__Directions for this task__
Extract each line holding the word "Figure" from the entries.

** Input data follows **

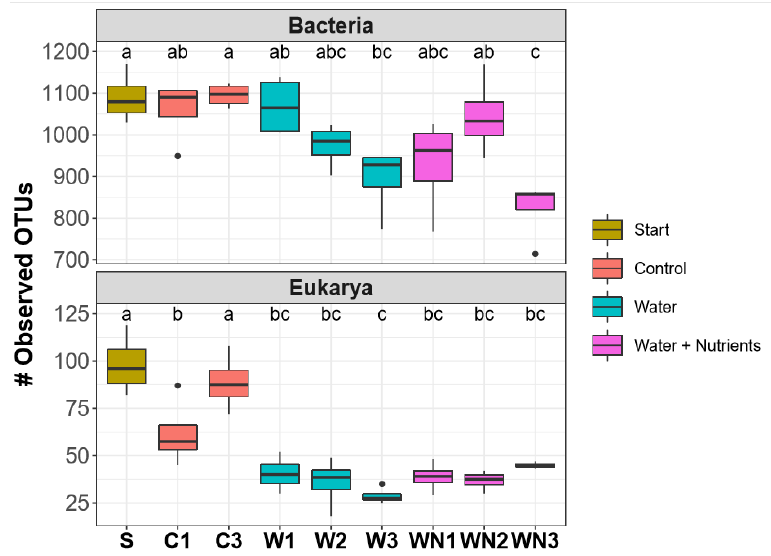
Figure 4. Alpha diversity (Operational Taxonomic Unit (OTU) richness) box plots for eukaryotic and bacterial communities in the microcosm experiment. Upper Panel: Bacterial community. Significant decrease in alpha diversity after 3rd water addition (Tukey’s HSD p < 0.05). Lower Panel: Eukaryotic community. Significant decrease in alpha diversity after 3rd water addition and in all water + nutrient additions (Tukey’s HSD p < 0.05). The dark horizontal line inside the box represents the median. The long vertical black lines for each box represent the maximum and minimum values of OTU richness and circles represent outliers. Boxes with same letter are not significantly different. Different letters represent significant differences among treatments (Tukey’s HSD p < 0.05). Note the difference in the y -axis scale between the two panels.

** End of Input data **
** Input data follows **

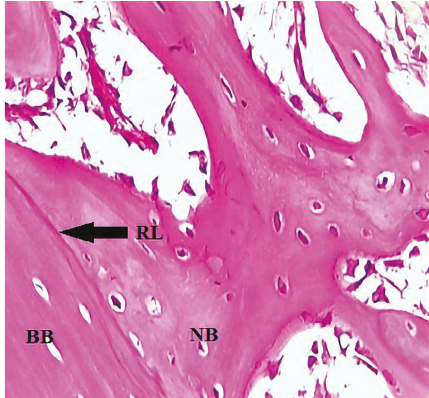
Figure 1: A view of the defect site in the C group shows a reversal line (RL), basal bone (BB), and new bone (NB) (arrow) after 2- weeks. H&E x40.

** End of Input data **
** Input data follows **

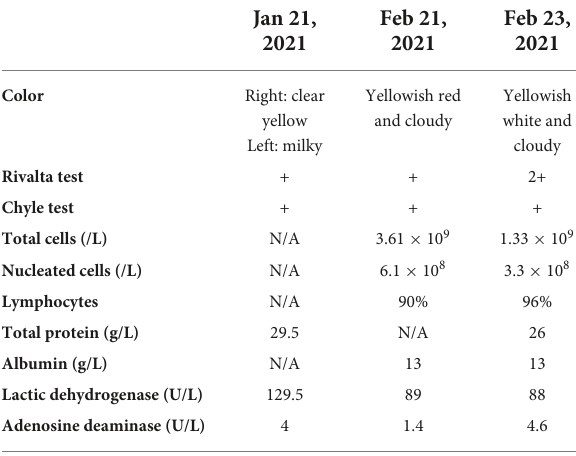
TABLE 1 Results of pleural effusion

** End of Input data **

__Solution for this problem__
Figure 4. Alpha diversity (Operational Taxonomic Unit (OTU) richness) box plots for eukaryotic and bacterial communities in the microcosm experiment. Upper Panel: Bacterial community. Significant decrease in alpha diversity after 3rd water addition (Tukey’s HSD p < 0.05). Lower Panel: Eukaryotic community. Significant decrease in alpha diversity after 3rd water addition and in all water + nutrient additions (Tukey’s HSD p < 0.05). The dark horizontal line inside the box represents the median. The long vertical black lines for each box represent the maximum and minimum values of OTU richness and circles represent outliers. Boxes with same letter are not significantly different. Different letters represent significant differences among treatments (Tukey’s HSD p < 0.05). Note the difference in the y -axis scale between the two panels.
Figure 1: A view of the defect site in the C group shows a reversal line (RL), basal bone (BB), and new bone (NB) (arrow) after 2- weeks. H&E x40.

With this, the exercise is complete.